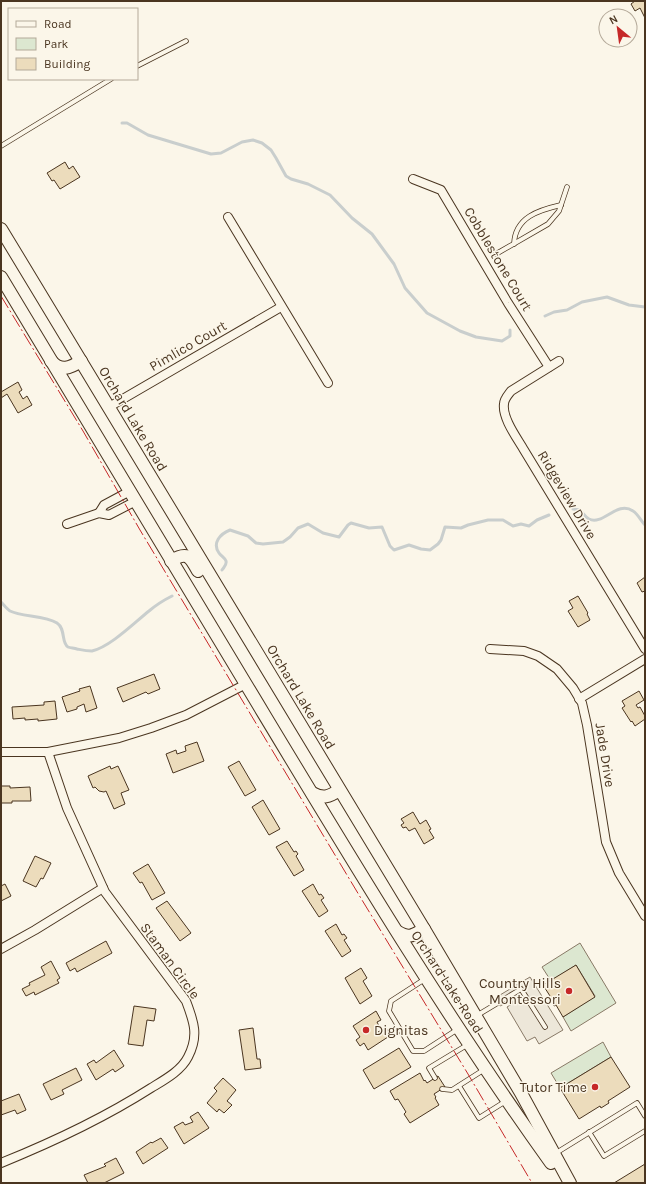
<svg xmlns="http://www.w3.org/2000/svg" width="646" height="1184" viewBox="0 0 646 1184" font-family="Karla,sans-serif">
<style>
.green{fill:#dce7d0;stroke:#887966}
.parking{fill:#ede7d9;stroke:#887966}
.lines{fill:none;stroke-linecap:round;stroke-linejoin:round}
.stream{stroke:#c9cecd;stroke-width:3}
.building{fill:#ecdcbc;stroke:#4a3520}
.service-casing{stroke:#4a3520;stroke-width:5.5}
.minor-casing{stroke:#4a3520;stroke-width:10}
.secondary-casing{stroke:#4a3520;stroke-width:14}
.service{stroke:#fbf6e9;stroke-width:4}
.minor{stroke:#fbf6e9;stroke-width:8}
.secondary{stroke:#fbf6e9;stroke-width:12}
.power{stroke:#c62828;stroke-width:1;stroke-dasharray:14 3 2 3;stroke-linecap:butt}
.poi-dot{fill:#c62828;stroke:#fbf6e9;stroke-width:1.5}
.labels{text-anchor:middle;dominant-baseline:central;stroke-width:3;stroke-linejoin:round;paint-order:stroke}
.street-label{font-size:14px;fill:#4a3520;stroke:#fbf6e9}
.poi-label{font-size:14px;fill:#4a3520;stroke:#fbf6e9;text-anchor:end}
</style>
<rect width="100%" height="100%" fill="#fbf6e9"/>
<g class="green">
<polygon points="580,943 616,1003 571,1031 563,1017 595,996 576,965 551,981 542,967"/>
<polygon points="603,1042 611,1057 560,1088 551,1073"/>
</g>
<polygon class="parking" points="530,977 563,1030 539,1044 535,1037 527,1041 507,1007 512,1004 512,1001 510,1001 500,1006 495,998"/>
<g class="lines">
<g class="stream">
<polyline points="122,123 127,123 148,135 211,154 221,153 242,142 253,140 262,143 271,150 276,158 286,176 291,179 308,184 330,195 352,218 372,234 394,264 405,288 427,313 460,331 476,337 502,341 510,336 510,330"/>
<polyline points="545,316 554,312 567,310 582,302 607,297 629,305 645,307"/>
<path d="M573 509 580 510C583 513 585 517 589 519 603 526 617 500 633 511 638 514 641 521 645 525"/>
<path d="M222 570C224 567 227 565 226 561 225 558 221 556 219 553 212 543 220 534 230 530L248 536 256 543 263 544 283 542 290 537 298 528 308 524 323 533 339 537 348 525 351 523 369 528 382 527 390 546 394 550 409 545 421 549 430 550 438 544 441 540 445 527 461 528 468 525 488 520H503L513 526 521 524 529 526 537 520 549 515"/>
<path d="M1 602C4 605 7 609 10 611 22 617 45 615 57 623 66 629 61 643 68 647 70 648 74 648 77 649 82 650 86 651 92 651 110 647 134 623 149 611 156 605 164 600 172 596"/>
</g>
</g>
<g class="building">
<polygon points="635,1 645,1 645,18 640,8 635,11 631,4"/>
<polygon points="65,162 69,169 73,166 80,177 60,189 54,180 52,181 47,173"/>
<polygon points="18,382 22,390 19,392 23,399 27,396 32,405 18,413 7,394 1,398 1,392"/>
<polygon points="645,577 645,591 642,592 637,583"/>
<polygon points="578,596 588,613 587,614 590,620 578,627 568,611 573,608 569,601"/>
<polygon points="154,674 160,689 148,694 146,692 123,702 117,688"/>
<polygon points="90,686 97,708 86,712 84,704 77,707 77,709 67,712 62,697 80,691 79,689"/>
<polygon points="639,691 644,700 636,705 638,708 640,707 645,716 645,719 635,726 632,721 631,722 622,708 625,706 622,701"/>
<polygon points="55,701 57,719 38,721 38,719 25,720 25,718 13,719 12,707 44,705 44,702"/>
<polygon points="197,742 204,761 173,773 166,754 176,750 177,754 186,751 185,746"/>
<polygon points="239,761 256,790 245,796 228,767"/>
<polygon points="110,766 111,769 118,766 129,790 121,793 125,804 114,809 106,791 104,792 99,791 95,787 93,788 88,776"/>
<polygon points="1,786 10,786 10,788 30,787 31,801 12,801 12,803 1,803"/>
<polygon points="263,800 280,829 269,835 252,807"/>
<polygon points="413,812 420,824 426,820 431,829 429,830 434,838 424,844 415,828 409,831 406,827 403,828 401,825 404,823 401,819"/>
<polygon points="287,841 294,852 296,851 298,854 296,856 304,870 294,876 276,847"/>
<polygon points="35,856 51,863 43,879 41,878 36,887 23,881"/>
<polygon points="148,864 165,893 152,900 142,882 140,883 133,873"/>
<polygon points="5,884 11,896 1,901 1,886"/>
<polygon points="313,884 319,895 321,894 324,898 321,900 328,911 319,917 302,891"/>
<polygon points="167,901 191,933 180,941 156,908"/>
<polygon points="336,924 342,935 344,934 347,938 344,940 351,951 342,957 325,931"/>
<polygon points="106,941 112,953 77,972 75,968 70,971 66,963"/>
<polygon points="51,961 60,978 57,980 59,983 35,995 34,992 26,996 22,989 30,985 29,983 45,975 41,967"/>
<polygon points="576,965 595,997 563,1017 556,1005 554,1006 549,997 550,996 543,985"/>
<polygon points="361,968 367,978 363,981 372,996 360,1004 345,978"/>
<polygon points="134,1006 156,1009 154,1021 147,1020 143,1046 128,1044"/>
<polygon points="376,1011 381,1020 377,1022 379,1026 376,1028 378,1032 386,1028 391,1035 368,1050 364,1043 360,1046 356,1040 360,1037 353,1026"/>
<polygon points="253,1028 257,1059 260,1059 261,1068 245,1070 239,1030"/>
<polygon points="399,1048 411,1067 374,1089 363,1070"/>
<polygon points="114,1050 124,1066 115,1072 113,1069 96,1080 87,1064 94,1060 96,1063"/>
<polygon points="611,1057 630,1087 608,1101 609,1103 601,1108 600,1106 579,1119 560,1088"/>
<polygon points="76,1068 82,1080 62,1090 64,1094 51,1100 43,1084"/>
<polygon points="420,1073 424,1081 425,1080 427,1083 438,1076 445,1087 434,1094 436,1097 435,1098 439,1105 410,1123 404,1114 406,1112 398,1099 395,1100 390,1091"/>
<polygon points="223,1078 236,1090 227,1101 232,1105 224,1113 219,1109 217,1112 207,1103 217,1091 214,1088"/>
<polygon points="19,1094 26,1110 17,1114 15,1110 1,1115 1,1101"/>
<polygon points="198,1112 209,1128 184,1144 174,1127 183,1122 185,1125 193,1122 190,1117"/>
<polygon points="161,1138 168,1148 143,1164 136,1152 151,1142 152,1143"/>
<polygon points="116,1158 124,1173 104,1183 88,1183 84,1175 106,1166 104,1164"/>
<polygon points="645,1164 645,1183 614,1183"/>
</g>
<g class="lines">
<g class="service-casing">
<g id="service">
<polyline points="137,66 186,41"/>
<polyline points="1,146 111,79"/>
<path d="M514 244C515 217 539 210 561 205"/>
<polyline points="496,254 548,224 559,211 567,187"/>
<polyline points="425,979 391,1001 389,1011 413,1051 424,1051 458,1029"/>
<polyline points="476,1016 521,989 545,1027"/>
<polyline points="435,1078 429,1068 467,1045"/>
<polyline points="459,1086 479,1118 506,1101"/>
<polyline points="442,1089 452,1090 485,1069"/>
<polyline points="589,1132 604,1156 645,1131"/>
<polyline points="556,1153 637,1103 645,1116"/>
</g>
</g>
<g class="minor-casing">
<g id="minor">
<polyline points="413,179 441,190 508,303 549,367"/>
<polyline points="228,217 328,383"/>
<path d="M559 361 511 391C508 395 504 399 504 404 502 418 517 438 524 450L645 649"/>
<polyline points="109,407 281,307"/>
<polyline points="99,513 104,505 130,491"/>
<polyline points="67,524 99,513 109,515 136,501"/>
<polyline points="490,649 524,651 538,656 557,669 573,688 582,703 587,725 606,842 619,873 645,916"/>
<polyline points="579,699 645,659"/>
<polyline points="1,752 48,752 119,738 151,728 186,715 246,684"/>
<polyline points="1,949 35,930 103,888"/>
<path d="M1 1163C53 1142 104 1118 151 1088 164 1080 181 1071 188 1057 199 1036 194 1022 186 1001L105 892 67 808 48 752"/>
</g>
</g>
<g class="secondary-casing">
<g id="secondary">
<polyline points="1,229 424,929 521,1093 570,1183"/>
<path d="M1 277C83 414 165 550 247 686 344 847 441 1010 551 1163"/>
<path d="M51 361C61 372 70 368 81 361"/>
<path d="M171 561C187 551 190 556 198 571"/>
<path d="M312 793C323 799 329 797 339 790"/>
<path d="M398 932C410 939 413 935 424 929"/>
</g>
</g>
<use href="#service" class="service"/>
<use href="#minor" class="minor"/>
<use href="#secondary" class="secondary"/>
<polyline class="power" points="1,296 83,431 140,530 362,900 468,1074 532,1183"/>
</g>
<g class="poi-dot">
<circle cx="569" cy="991" r="4"/>
<circle cx="366" cy="1030" r="4"/>
<circle cx="595" cy="1087" r="4"/>
</g>
<g class="labels">
<g class="street-label">
<text transform="translate(498 259) rotate(59)">Cobblestone Court</text>
<text transform="translate(188 346) rotate(-30)">Pimlico Court</text>
<text transform="translate(133 419) rotate(59)">Orchard Lake Road</text>
<text transform="translate(567 495) rotate(59)">Ridgeview Drive</text>
<text transform="translate(301 697) rotate(59)">Orchard Lake Road</text>
<text transform="translate(605 755) rotate(81)">Jade Drive</text>
<text transform="translate(170 961) rotate(54)">Staman Circle</text>
<text transform="translate(447 982) rotate(57)">Orchard Lake Road</text>
</g>
<g class="poi-label">
<text x="561" y="983">Country Hills<tspan x="561" dy="16">Montessori</tspan></text>
<text x="374" y="1030" text-anchor="start">Dignitas</text>
<text x="587" y="1087">Tutor Time</text>
</g>
</g>
<rect width="646" height="1184" fill="none" stroke="#4a3520" stroke-width="4"/>
<rect x="8" y="8" width="130" height="72" fill="#fbf6e9" stroke="#b4a999"/>
<rect x="16" y="21" width="20" height="6" fill="#fbf6e9" stroke="#b4a999"/>
<text x="44" y="28" font-size="12" fill="#4a3520">Road</text>
<rect x="16" y="38" width="20" height="12" fill="#dce7d0" stroke="#b4a999"/>
<text x="44" y="48" font-size="12" fill="#4a3520">Park</text>
<rect x="16" y="58" width="20" height="12" fill="#ecdcbc" stroke="#b4a999"/>
<text x="44" y="68" font-size="12" fill="#4a3520">Building</text>
<g transform="translate(618 28) rotate(331)"><circle r="19" fill="#fbf6e9" stroke="#b4a999"/>
<path d="M0-3L7 15L0 10L-7 15Z" fill="#c62828"/>
<text y="-6" font-size="11" font-weight="bold" text-anchor="middle" fill="#4a3520">N</text>
</g>
</svg>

════════════════════

◆ **ASSIGNED TASK**:
In the data above, find each line that has the word "linecap" and copy it out.

◆ **ANSWER TO THIS EXERCISE**:
.lines{fill:none;stroke-linecap:round;stroke-linejoin:round}
.power{stroke:#c62828;stroke-width:1;stroke-dasharray:14 3 2 3;stroke-linecap:butt}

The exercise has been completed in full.